In May 2008, the unions announced that they were putting the "finishing touches" on the merger, that the merger had been endorsed by Unite officials, and that the USW would discuss the plan at its forthcoming convention in July. Once completed, the new merged entity would represent more than 3 million workers in the United States, the United Kingdom, Canada, Ireland and the Caribbean. The unions have further announced that the new entity would target further mergers with labor groups in Australia and in the emerging economies of Asia, Latin America and Eastern Europe.[10] On July 2, 2008, USW and Unite leadership formally signed the merger agreement to create the new entity, to be called Workers Uniting.[11]
The merger creates the first transoceanic trade union since the 1930s (when the IWW was the largest international trade union), and also creates one of the world's largest trade unions. The purpose of the merger is to globalize the labor movement in the era of multinational corporations.
In April 2005, USW President Leo Gerard announced that the newly-merged USW's top political objective for the 2006 United States House of Representatives elections would be the ouster of Representative Tom DeLay. DeLay later announced in April 2006, that he would not run for reelection.
In the subsequent 2006 election, the USW led a massive political mobilization program that eventually grew to include 350 full-time political organizers in 26 states, a majority of whom were rank and file USW members who took time from work to organize their communities and educate fellow union members. The USW turned out some 5,000 USW volunteers on Election Day, including over 1,000 each in the key states of Pennsylvania and Ohio. Exit polls suggested union families made up 23 percent of the total vote and supported Democratic candidates by a substantial 32 percent margin, 65 percent to 33 percent. Based on these numbers, the United Steelworkers, in conjunction with the rest of the labor movement, took substantial credit for the eventual Democratic victory.[12]
In May 2008, the USW announced its endorsement of Barack Obama's presidential campaign for president by way of Sen. John Edwards' endorsement.[13]

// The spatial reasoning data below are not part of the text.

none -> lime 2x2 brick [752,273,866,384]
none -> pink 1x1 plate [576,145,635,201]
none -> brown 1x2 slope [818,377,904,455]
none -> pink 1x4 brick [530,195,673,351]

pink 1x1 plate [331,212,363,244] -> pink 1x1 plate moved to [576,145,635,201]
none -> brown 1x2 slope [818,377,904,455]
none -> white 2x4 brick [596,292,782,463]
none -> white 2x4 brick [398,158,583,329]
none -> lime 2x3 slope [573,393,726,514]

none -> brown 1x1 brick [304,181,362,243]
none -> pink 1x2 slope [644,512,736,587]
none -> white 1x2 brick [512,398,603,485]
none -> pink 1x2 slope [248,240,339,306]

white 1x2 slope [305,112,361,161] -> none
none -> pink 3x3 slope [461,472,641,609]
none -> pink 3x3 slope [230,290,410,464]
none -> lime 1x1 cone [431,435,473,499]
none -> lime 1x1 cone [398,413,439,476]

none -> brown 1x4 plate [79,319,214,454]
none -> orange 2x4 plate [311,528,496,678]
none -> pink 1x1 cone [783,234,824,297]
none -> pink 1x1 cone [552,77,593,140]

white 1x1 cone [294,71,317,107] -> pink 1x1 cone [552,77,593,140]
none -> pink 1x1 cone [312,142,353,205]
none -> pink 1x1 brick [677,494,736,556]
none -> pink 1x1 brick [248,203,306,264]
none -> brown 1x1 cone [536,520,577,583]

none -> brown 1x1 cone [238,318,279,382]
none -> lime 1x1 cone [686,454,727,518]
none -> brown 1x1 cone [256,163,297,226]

The United Steelworkers were a founding partner of the New Democratic Party and remain an affiliate union of that party.[14]
In 2011, the union endorsed Brian Topp for the leadership of the NDP.[15]
The USW has contributed to various charitable and philanthropic causes since its creation. The USW has enthusiastically supported The Institutes for the Achievement of Human Potential (IAHP), a nonprofit organization that works with brain-injured children. The USW has hosted the IAHP's founder, Glenn Doman, at their annual convention.[16] The USW has also held fundraising events for the Make-A-Wish Foundation and the Roswell Park Cancer Institute. The USW has consistently stated that such charitable causes are important to its mission.